まあ、そういう時は言葉で対抗するのが一番だ。
「オメェは、誰かが死ぬってわかってたのに放置してきたのかよ!?」
「大きな声を出すな。耳が痛いだろ。それにそれくらい、少し考えれば誰だって気付くだろうが……。お前はわからなかったのか? そりゃあ大マヌケってヤツだ。それとも俺を殴らなきゃあ気がすまないってか? お前が戦う相手は本当に俺でいいのか? 何もしてない相手を殴れるのか?」
「違う!? 別に、オレはただ――……人が死んだから、何とかしないとって思っただけで――」
「何とか? なんとかってなんだ? お前は何とかできるのか? 知らなかった。俺には何にもできねえよ。大前提として言っておくが、凄い力を持ってるのは俺でもお前でもない。スノーやティンっていう異世界の住人達だ。プレイヤーでしかない俺やお前は、特別な力なんて何一つないんだぞ。それがまさか、誰かを助けられるとでも思っているのか? それとも、お前は誰かを強制的に操って助けさせたいのか?」
いくつかの言葉の刃が見事に奴の心をえぐったのか、同時に肩を掴んだ拳の力が弱くなっていた。
都合が良いのでそのまま手で払いのけ、やっと茶髪黒縁伊達メガネの顔が見れた。
すると目の前の男は非常に情けない顔をしていた。
自信の無さそうな、それでいて動揺して迷いが生じている目だった。
なんとも、わかりやすい。
「こりゃあ驚いた。この期に及んでまだお前は禄に考えもせずにいたワケだ。そんなに都合の良い正義の味方にでもなりたかったのか? ああ、よく見りゃあそんな顔してるよ。スゲーいかしてるよ、お前。じゃあ頑張れよ、これからのヒーローさん。これから殺されるかもしれない連中を助けて回るんだろ。俺とは違ってご立派なことさ。

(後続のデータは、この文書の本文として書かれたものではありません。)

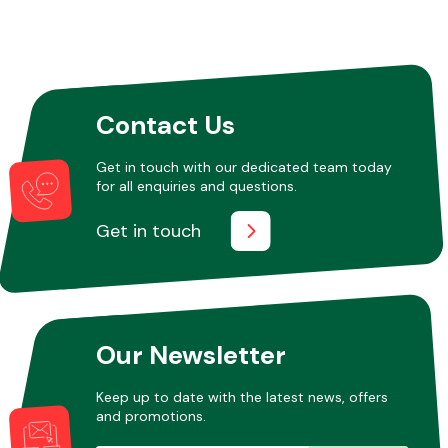
Contact Us
Get in touch with our dedicated team today
for all enquiries and questions.
Get in touch
Our Newsletter
Keep up to date with the latest news, offers
and promotions.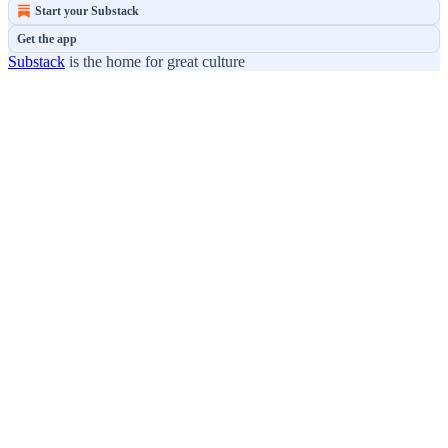
Start your Substack
Get the app
Substack
is the home for great culture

だが正義を持ってるのは連中の方かもしれないけどな。先に厄介ごとを持ち込んだのは俺達だ。だというのに、一人二人こっち側が殺されたからって、都合よく拳を振り上げて叩いて解決して、心に何の痛みも感じないのであればそうすりゃあいい。それさえすれば、お前のいう『ヤベー問題』は解決するだろうさ」
ただし、コイツでは実現できないだろうとは簡単に予想できるけどな。それに正義とかいうけれど、実際はただの恨みや復讐、私怨だ。まあ、どうでもいいがな。
そもそも……こんな馬鹿げた空想話、誰が耳を傾ける。一億何千万人いる日本で、アクティブユーザー数が千人前後くらいだろうと思われるオンラインゲームしていた連中が殺されて、姿を消して……。その原因がキャラクターに殺される?
どこのアニメや漫画の影響だよ。当事者以外、誰も相手にしないさ。
それに、たった千人ほどの話だ。
全体人口一億何千万以上もいる日本だけで、たった千人だ。いや、もしかしたらこの千という数字だって日本だけじゃあないかもしれない。海外からログインしてる奴もいるだろう。随分と狭い世界の話だ。……そう考えたら、どうってことない数字だ。
「応援だけはしてやるよ。ただし、俺を巻き込むな。この前みたいなウッカリで暴発は御免だからな」
しっかり傷口に塩を塗りこんでおくと、奴も観念したように追いかけてこなくなった。これで今後、奴のほうから関わってこないことを願おう。
その後、試しにブラックコーヒーを気分で飲んでみた。
正直、信じられないほど不味かった。買わなければ良かったと後悔さえした。
いつになっても、後悔する。
どれだけやっても、また後悔する。どうしてあの時、と。
そうすれば、少しは未来も変わっただろうに……。